What is a cataract?

A cataract is a painless clouding of the normal clear lens of the eye. The amount and pattern of the cloudiness within the lens can vary. If the cloudiness is not near the center of the lens, you may not be aware that a cataract is present. The most common type of cataract is related to aging of the eye and develops gradually over a period of years. Other causes of a cataract may be family history, medical problems such as diabetes, injury to the eye, medications including steroids, radiation, and long-term unprotected exposure to sunlight.

Are there symptoms?

Symptoms include:

  • Blurry vision
  • Glare or light sensitivity
  • Poor night vision
  • Double vision in one eye
  • Needing brighter light to read
  • Fading or yellowing of colors

How often should I be examined for a Cataract?

By performing a thorough eye examination, your ophthalmologist can detect the presence of a cataract. A careful evaluation can also rule out any other conditions that may be causing blurred vision or other eye problems.

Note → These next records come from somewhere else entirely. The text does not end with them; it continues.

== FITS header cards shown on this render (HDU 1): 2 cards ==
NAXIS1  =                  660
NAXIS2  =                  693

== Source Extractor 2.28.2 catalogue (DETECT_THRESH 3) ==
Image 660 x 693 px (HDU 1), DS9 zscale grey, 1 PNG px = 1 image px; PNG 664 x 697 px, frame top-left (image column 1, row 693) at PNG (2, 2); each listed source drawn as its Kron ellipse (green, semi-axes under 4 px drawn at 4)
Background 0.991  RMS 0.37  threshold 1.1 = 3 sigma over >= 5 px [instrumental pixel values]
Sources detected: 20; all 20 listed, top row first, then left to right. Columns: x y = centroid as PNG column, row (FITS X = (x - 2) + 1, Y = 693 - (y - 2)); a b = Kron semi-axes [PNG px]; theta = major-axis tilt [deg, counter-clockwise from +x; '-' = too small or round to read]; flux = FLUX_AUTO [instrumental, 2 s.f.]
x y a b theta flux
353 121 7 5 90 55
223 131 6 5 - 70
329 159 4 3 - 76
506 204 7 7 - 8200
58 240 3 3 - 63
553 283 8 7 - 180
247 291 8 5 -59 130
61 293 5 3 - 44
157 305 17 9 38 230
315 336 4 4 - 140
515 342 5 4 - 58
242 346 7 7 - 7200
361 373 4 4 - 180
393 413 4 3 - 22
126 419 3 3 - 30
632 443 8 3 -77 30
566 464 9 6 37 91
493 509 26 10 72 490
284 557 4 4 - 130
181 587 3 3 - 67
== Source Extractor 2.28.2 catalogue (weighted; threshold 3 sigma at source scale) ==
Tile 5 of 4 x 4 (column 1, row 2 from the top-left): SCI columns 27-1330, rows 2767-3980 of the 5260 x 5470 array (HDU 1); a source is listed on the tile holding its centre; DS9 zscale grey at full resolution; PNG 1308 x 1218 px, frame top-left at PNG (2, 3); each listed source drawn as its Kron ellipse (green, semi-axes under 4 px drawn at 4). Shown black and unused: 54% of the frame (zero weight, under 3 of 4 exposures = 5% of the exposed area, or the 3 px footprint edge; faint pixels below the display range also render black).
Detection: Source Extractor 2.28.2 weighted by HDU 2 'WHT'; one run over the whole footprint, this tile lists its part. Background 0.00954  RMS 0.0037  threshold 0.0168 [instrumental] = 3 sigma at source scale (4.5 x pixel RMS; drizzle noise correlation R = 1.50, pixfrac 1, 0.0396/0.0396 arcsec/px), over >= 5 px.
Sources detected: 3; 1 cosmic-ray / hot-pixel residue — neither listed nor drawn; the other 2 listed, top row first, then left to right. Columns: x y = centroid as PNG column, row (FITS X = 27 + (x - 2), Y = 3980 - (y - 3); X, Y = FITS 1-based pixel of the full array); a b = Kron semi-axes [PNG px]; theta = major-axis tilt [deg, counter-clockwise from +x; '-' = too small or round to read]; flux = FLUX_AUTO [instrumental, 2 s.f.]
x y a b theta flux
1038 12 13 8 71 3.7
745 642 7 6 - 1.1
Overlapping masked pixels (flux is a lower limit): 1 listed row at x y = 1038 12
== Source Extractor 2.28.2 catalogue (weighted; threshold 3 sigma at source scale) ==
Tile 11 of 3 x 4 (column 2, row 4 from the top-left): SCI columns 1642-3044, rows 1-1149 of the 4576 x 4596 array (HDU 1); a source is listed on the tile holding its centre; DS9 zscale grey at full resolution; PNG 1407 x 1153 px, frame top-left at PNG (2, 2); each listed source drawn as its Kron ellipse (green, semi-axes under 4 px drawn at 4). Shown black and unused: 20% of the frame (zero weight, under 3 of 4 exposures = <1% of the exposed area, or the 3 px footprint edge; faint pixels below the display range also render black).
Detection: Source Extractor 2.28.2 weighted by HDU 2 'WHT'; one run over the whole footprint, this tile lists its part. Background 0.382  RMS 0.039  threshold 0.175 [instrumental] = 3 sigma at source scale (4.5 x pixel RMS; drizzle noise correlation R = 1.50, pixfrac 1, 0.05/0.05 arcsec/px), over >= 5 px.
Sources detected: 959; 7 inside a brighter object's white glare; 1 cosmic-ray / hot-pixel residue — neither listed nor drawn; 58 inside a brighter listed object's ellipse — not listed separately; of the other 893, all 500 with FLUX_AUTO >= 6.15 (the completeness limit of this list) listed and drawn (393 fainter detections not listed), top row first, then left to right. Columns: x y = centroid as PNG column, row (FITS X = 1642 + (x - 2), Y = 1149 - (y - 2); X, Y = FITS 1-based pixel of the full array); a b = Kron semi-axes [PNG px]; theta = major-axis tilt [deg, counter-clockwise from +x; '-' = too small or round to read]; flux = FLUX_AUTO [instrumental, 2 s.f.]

Typically, an annual examination is recommended.

Is there a cure and treatment?

More than 1.8 million people have cataract surgery each year in the United States, and more than 95 percent of those surgeries are performed with no complications. During cataract surgery, which is usually performed under local or topical anesthesia as an outpatient procedure, the cloudy lens is removed from the eye. After surgery, you will have to take eye drops as your ophthalmologist directs. Your surgeon will check your eye several times to make sure it is healing properly.